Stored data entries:
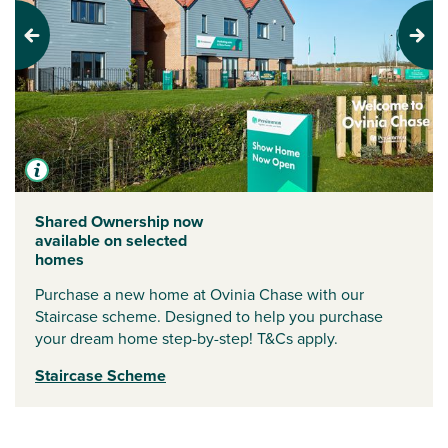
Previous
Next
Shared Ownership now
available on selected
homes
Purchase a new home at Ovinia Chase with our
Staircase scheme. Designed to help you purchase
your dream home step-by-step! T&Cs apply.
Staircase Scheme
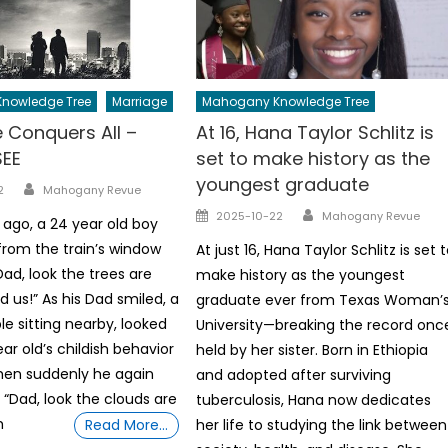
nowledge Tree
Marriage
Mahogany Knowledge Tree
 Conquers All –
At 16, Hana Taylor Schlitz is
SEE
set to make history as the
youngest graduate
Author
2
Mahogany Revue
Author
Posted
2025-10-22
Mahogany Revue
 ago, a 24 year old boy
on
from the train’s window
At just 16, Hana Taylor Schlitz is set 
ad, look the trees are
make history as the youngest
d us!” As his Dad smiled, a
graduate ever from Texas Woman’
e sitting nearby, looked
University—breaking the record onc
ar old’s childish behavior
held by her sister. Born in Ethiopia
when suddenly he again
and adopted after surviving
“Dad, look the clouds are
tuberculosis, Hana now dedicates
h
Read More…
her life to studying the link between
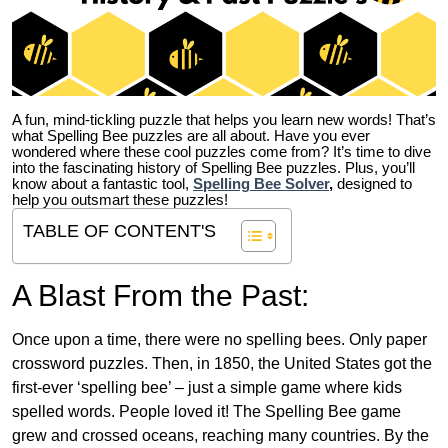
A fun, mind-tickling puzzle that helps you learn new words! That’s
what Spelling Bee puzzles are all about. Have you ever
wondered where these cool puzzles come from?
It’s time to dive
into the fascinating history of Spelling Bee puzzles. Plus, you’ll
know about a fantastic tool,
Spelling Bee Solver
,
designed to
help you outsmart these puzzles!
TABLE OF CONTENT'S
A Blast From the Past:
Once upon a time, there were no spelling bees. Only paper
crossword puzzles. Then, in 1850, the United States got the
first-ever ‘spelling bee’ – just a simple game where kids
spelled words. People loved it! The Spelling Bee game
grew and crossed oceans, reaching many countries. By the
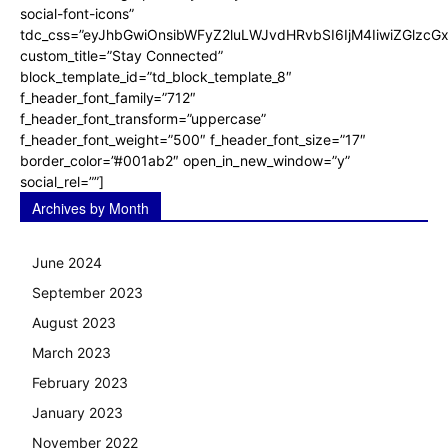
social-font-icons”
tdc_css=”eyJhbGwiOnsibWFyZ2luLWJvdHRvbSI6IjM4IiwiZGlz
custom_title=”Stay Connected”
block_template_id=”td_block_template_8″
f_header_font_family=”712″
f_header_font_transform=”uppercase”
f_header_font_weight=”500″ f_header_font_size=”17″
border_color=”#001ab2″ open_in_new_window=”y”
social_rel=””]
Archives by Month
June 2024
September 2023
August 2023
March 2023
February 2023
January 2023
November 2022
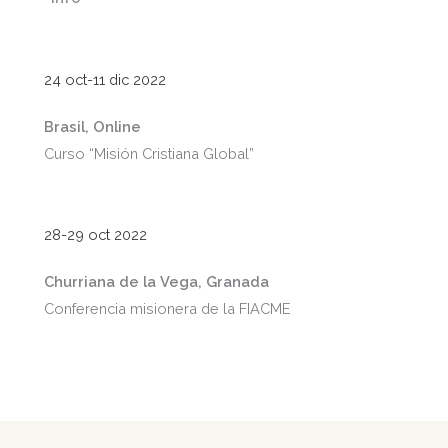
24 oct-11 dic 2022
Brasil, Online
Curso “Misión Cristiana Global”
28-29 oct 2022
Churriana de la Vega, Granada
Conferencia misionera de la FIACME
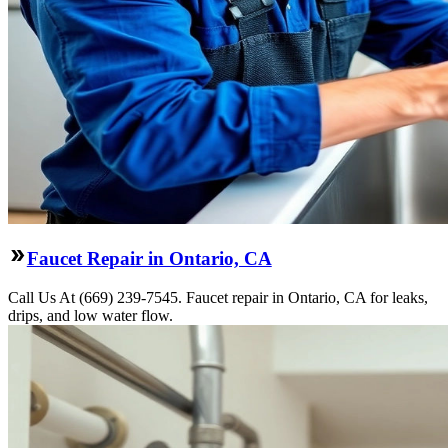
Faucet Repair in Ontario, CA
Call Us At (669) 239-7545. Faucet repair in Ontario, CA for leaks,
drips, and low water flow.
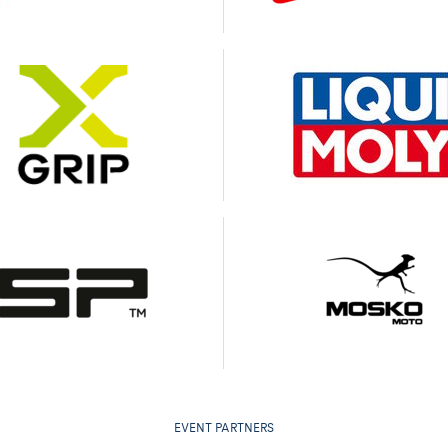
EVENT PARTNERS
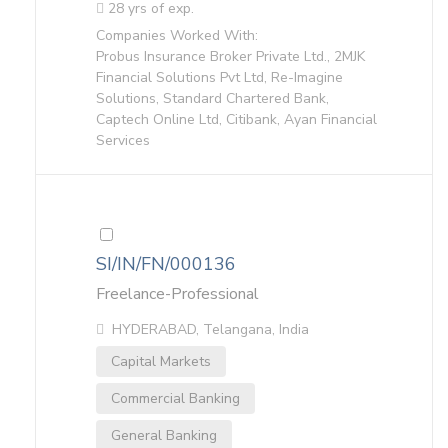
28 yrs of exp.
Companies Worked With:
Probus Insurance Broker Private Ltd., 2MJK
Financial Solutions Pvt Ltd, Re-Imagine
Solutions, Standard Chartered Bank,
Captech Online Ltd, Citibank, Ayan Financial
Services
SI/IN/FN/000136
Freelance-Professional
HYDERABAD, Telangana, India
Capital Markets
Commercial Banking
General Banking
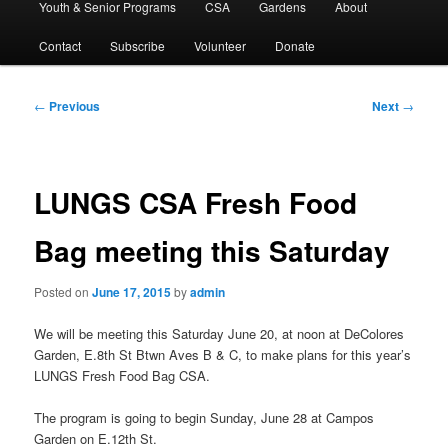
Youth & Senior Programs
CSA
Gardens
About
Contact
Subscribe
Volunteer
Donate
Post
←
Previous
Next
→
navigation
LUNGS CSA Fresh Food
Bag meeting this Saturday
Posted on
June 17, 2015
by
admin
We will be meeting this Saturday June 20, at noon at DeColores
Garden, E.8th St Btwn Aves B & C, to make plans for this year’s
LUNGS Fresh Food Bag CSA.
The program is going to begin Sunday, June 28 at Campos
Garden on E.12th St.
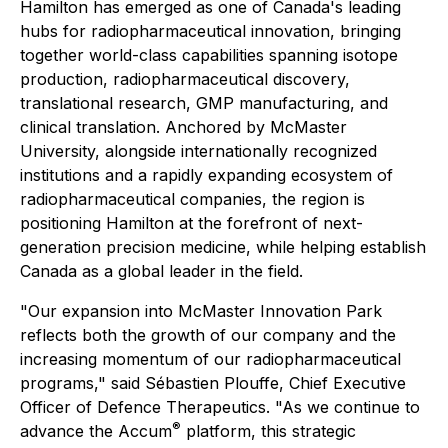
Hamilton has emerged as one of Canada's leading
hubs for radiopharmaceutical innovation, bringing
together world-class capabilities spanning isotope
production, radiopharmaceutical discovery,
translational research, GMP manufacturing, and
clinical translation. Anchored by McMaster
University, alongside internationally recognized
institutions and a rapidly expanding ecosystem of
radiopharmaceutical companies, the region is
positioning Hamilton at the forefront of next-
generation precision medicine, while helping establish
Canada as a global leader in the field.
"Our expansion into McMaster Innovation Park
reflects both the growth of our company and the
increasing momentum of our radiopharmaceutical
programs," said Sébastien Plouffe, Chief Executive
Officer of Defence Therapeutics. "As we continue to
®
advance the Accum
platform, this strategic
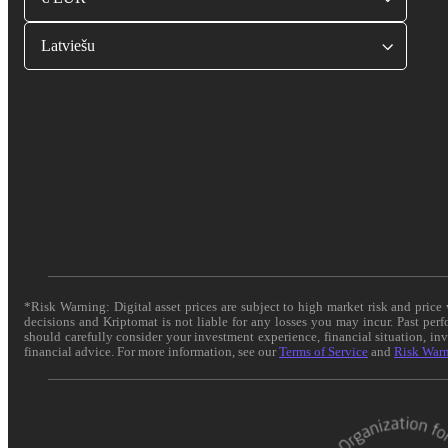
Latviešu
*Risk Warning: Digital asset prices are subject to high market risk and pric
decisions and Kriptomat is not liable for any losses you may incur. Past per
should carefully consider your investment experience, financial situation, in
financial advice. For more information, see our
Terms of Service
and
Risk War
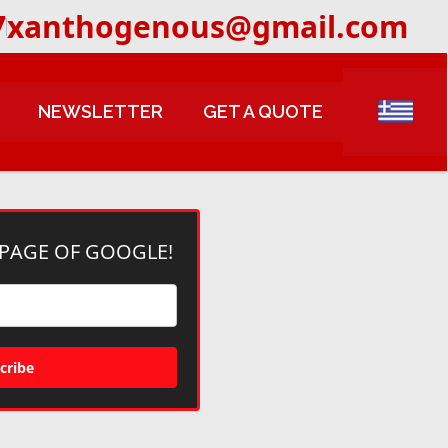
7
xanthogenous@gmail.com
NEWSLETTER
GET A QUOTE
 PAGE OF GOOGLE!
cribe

**Task directions**
Wherever a line above contains "Risk", copy that line.

**Answer for this exercise**
*Risk Warning: Digital asset prices are subject to high market risk and pric
Risk War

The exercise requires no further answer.